A 3-day national seminar on ‘Application of Information Technology for conservation, editing and publication of manuscripts’ held recently in Bangalore called for creating a distributed platform of IT in relation to manuscripts using inter-operability protocols without exercising any control over participating individuals and institutions. According to Prof M A Lakshmithathachar, founder chairman of the Academy of Sanskrit Research, Melkote, digitising a single manuscript might entail two years of a techno-savvy Sanskrit scholar.

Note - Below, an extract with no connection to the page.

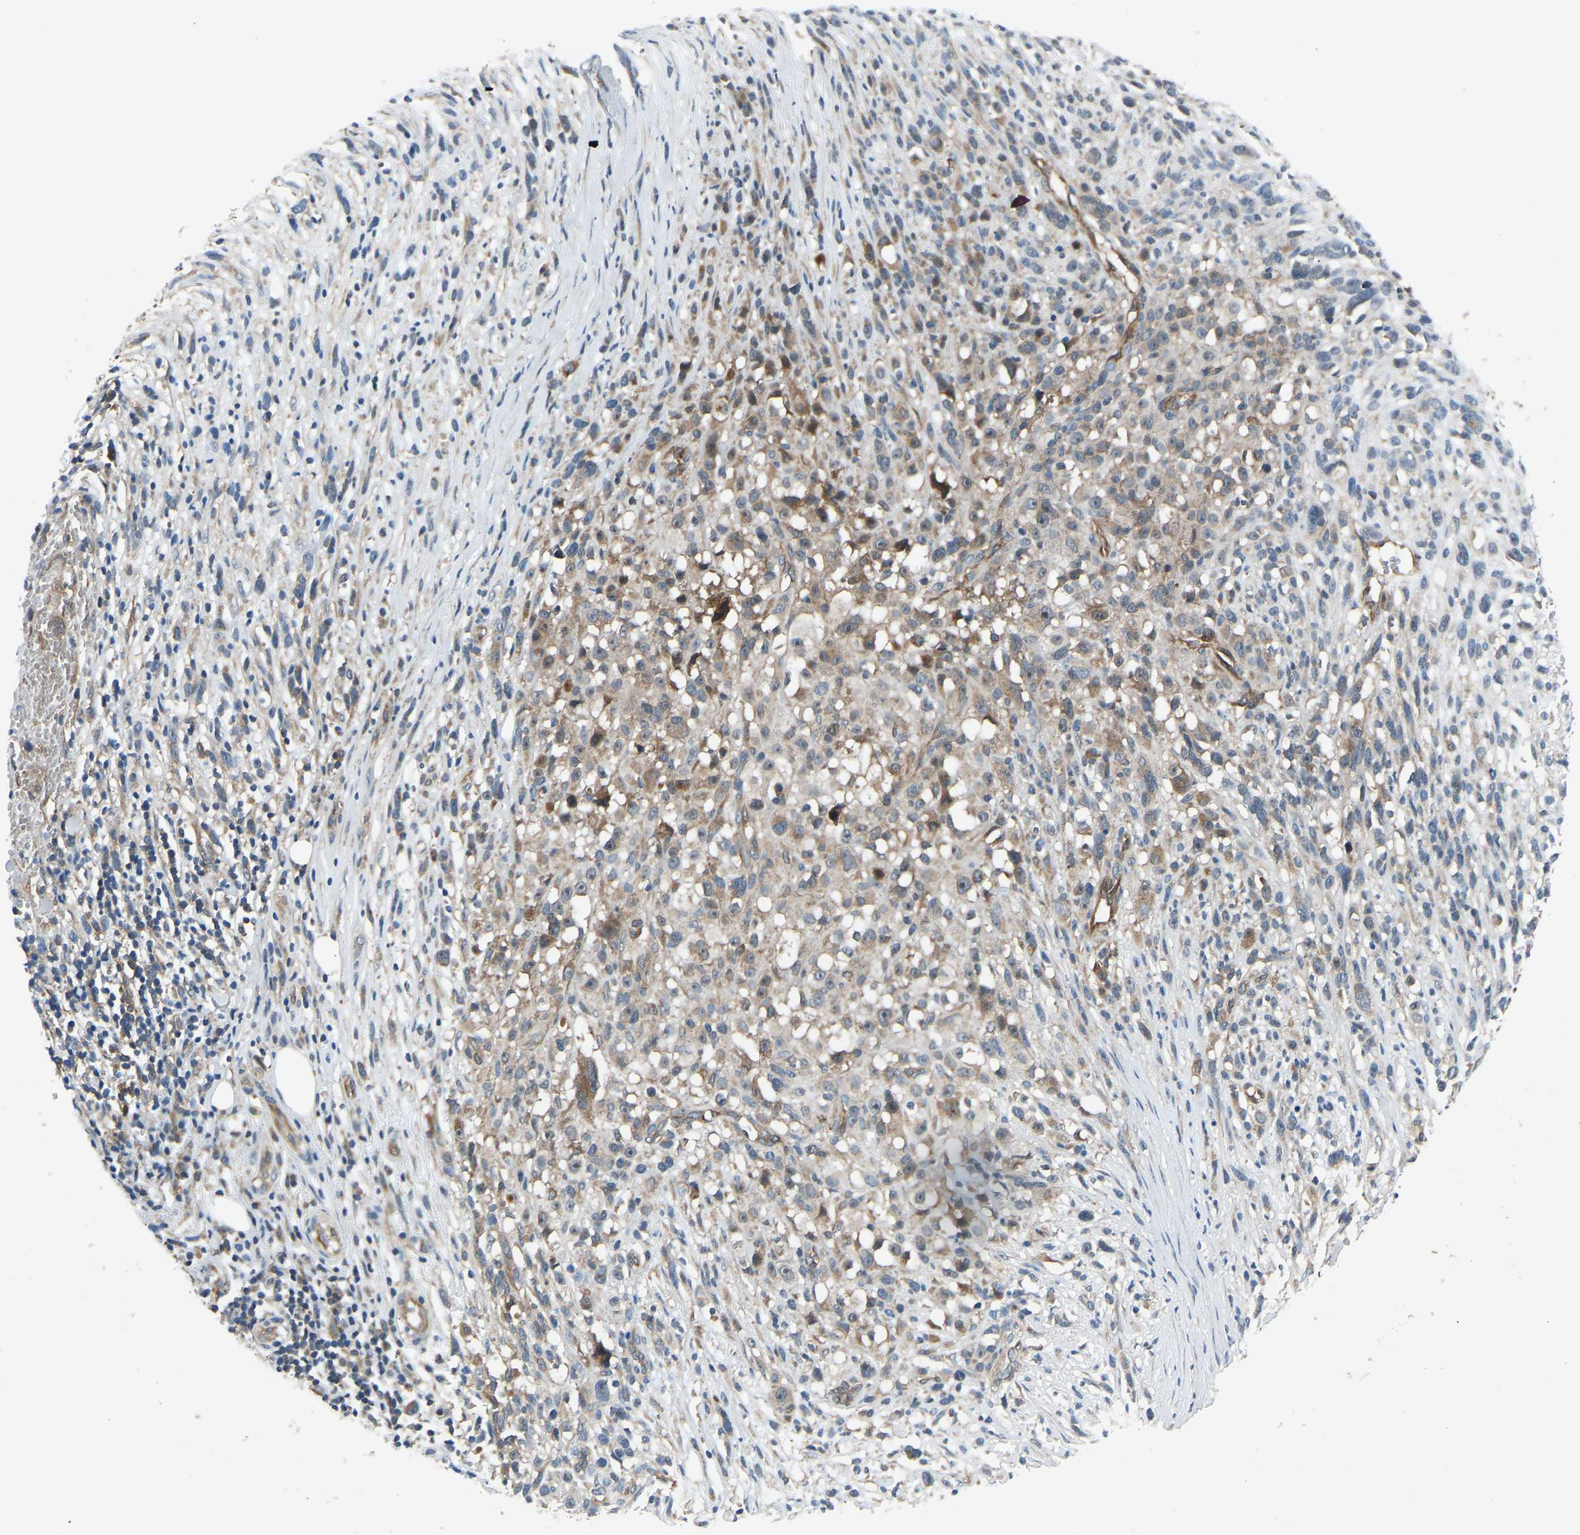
{"staining": {"intensity": "weak", "quantity": "25%-75%", "location": "cytoplasmic/membranous"}, "tissue": "melanoma", "cell_type": "Tumor cells", "image_type": "cancer", "snomed": [{"axis": "morphology", "description": "Malignant melanoma, NOS"}, {"axis": "topography", "description": "Skin"}], "caption": "Immunohistochemistry (IHC) (DAB) staining of melanoma reveals weak cytoplasmic/membranous protein positivity in about 25%-75% of tumor cells.", "gene": "GAS2L1", "patient": {"sex": "female", "age": 55}}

The country cannot afford this and will have to look for alternative strategies. He suggests development of ‘speech to text software’, a machine readable text, which would bring down the time, energy and cost by 80 per cent. Prof Thathachar says that since Sanskrit had retained the uniform phonetic intonation remarkably well through millennia and through vedic recitations under Gurukula system, it raises hopes of success of ‘speech to text software’ enormously. However, the process would not be hassle-free as manuscripts have followed varied alphabets, modes and style of writing during different centuries.

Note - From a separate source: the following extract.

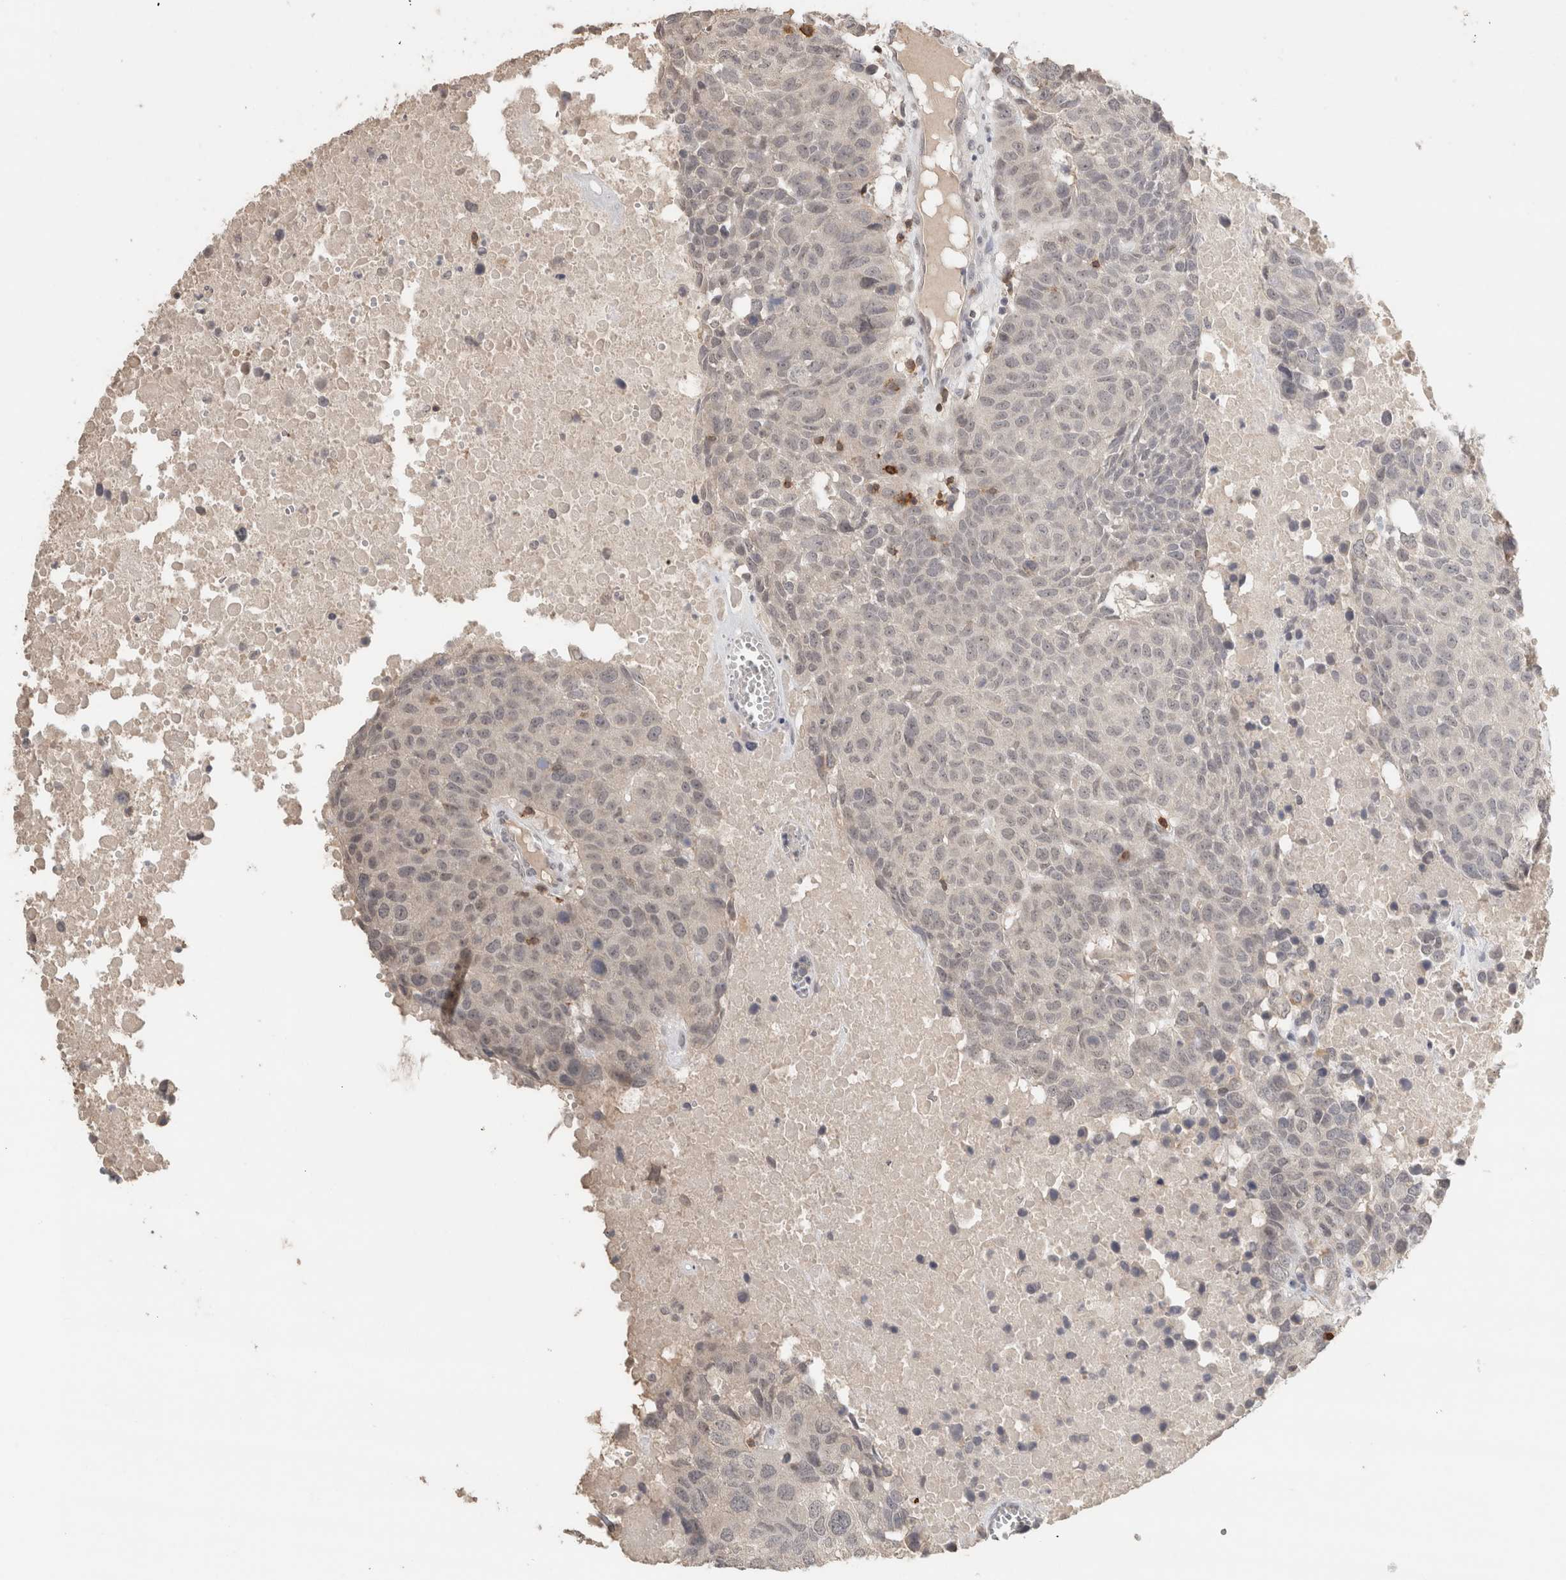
{"staining": {"intensity": "negative", "quantity": "none", "location": "none"}, "tissue": "head and neck cancer", "cell_type": "Tumor cells", "image_type": "cancer", "snomed": [{"axis": "morphology", "description": "Squamous cell carcinoma, NOS"}, {"axis": "topography", "description": "Head-Neck"}], "caption": "High magnification brightfield microscopy of head and neck cancer (squamous cell carcinoma) stained with DAB (3,3'-diaminobenzidine) (brown) and counterstained with hematoxylin (blue): tumor cells show no significant expression.", "gene": "TRAT1", "patient": {"sex": "male", "age": 66}}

Some experts also emphasise induction of the Optical Character Recognition (OCR) for the digitisation project. Prof A G Ramakrishna of Indian Institute of Science, who has developed OCR software for Tamil, says that his team has been able to digitise 200 books in Tamil using this software. They were also working on Tamil/Kannada TTS (Text to Speech) Software. However, it can deal with text alone, not the pictures and pictures will have to be removed before using OCR. He recommends development of a good Devanagiri based OCR software which should include all the rare characters, diacritical marks and augment it with a phoneme based speech recognition system.
Dr P Ramanujan, assistant director C-DAC points out lacunae in speech to text software. He says key elements present in oral teaching such as correct pronunciation, intonations, ‘bhava’ etc are not found in the print medium and these could be compensated by e-learning where voice, visuals etc can also be added. Ramanujan has been instrumental in developing Unicode Manuscript Editor at C-DAC enabling comparative analysis of various manuscripts.

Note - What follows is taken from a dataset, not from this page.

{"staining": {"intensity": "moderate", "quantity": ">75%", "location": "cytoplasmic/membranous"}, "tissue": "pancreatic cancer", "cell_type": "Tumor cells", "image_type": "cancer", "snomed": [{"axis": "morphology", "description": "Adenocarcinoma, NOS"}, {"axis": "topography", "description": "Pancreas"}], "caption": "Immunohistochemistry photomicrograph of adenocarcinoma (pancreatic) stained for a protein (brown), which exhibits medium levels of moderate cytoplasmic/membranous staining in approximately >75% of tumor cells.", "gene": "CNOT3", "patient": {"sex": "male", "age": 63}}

Work load could be drastically minimised as various versions of the same manuscript are found in various libraries. He cites the example of a particular text of which he was able to gather 35 versions from different sources including four version of the same text from one library alone. C-DAC has put about 15,000 images pertaining to 100 manuscripts together with the manuscript editor on the website www.parankusa.org which has several Vedic texts with exhaustive commentaries and hyperlinks. But there are several milestones to be reached.
Girish Jha says following resolution of issues with the OCR the work needs to progress on text readers, search engines, inter-linking of sources of data, translation software and pronunciation analysers etc before a real breakthrough is made in exhaustive digitisation of ancient wisdom.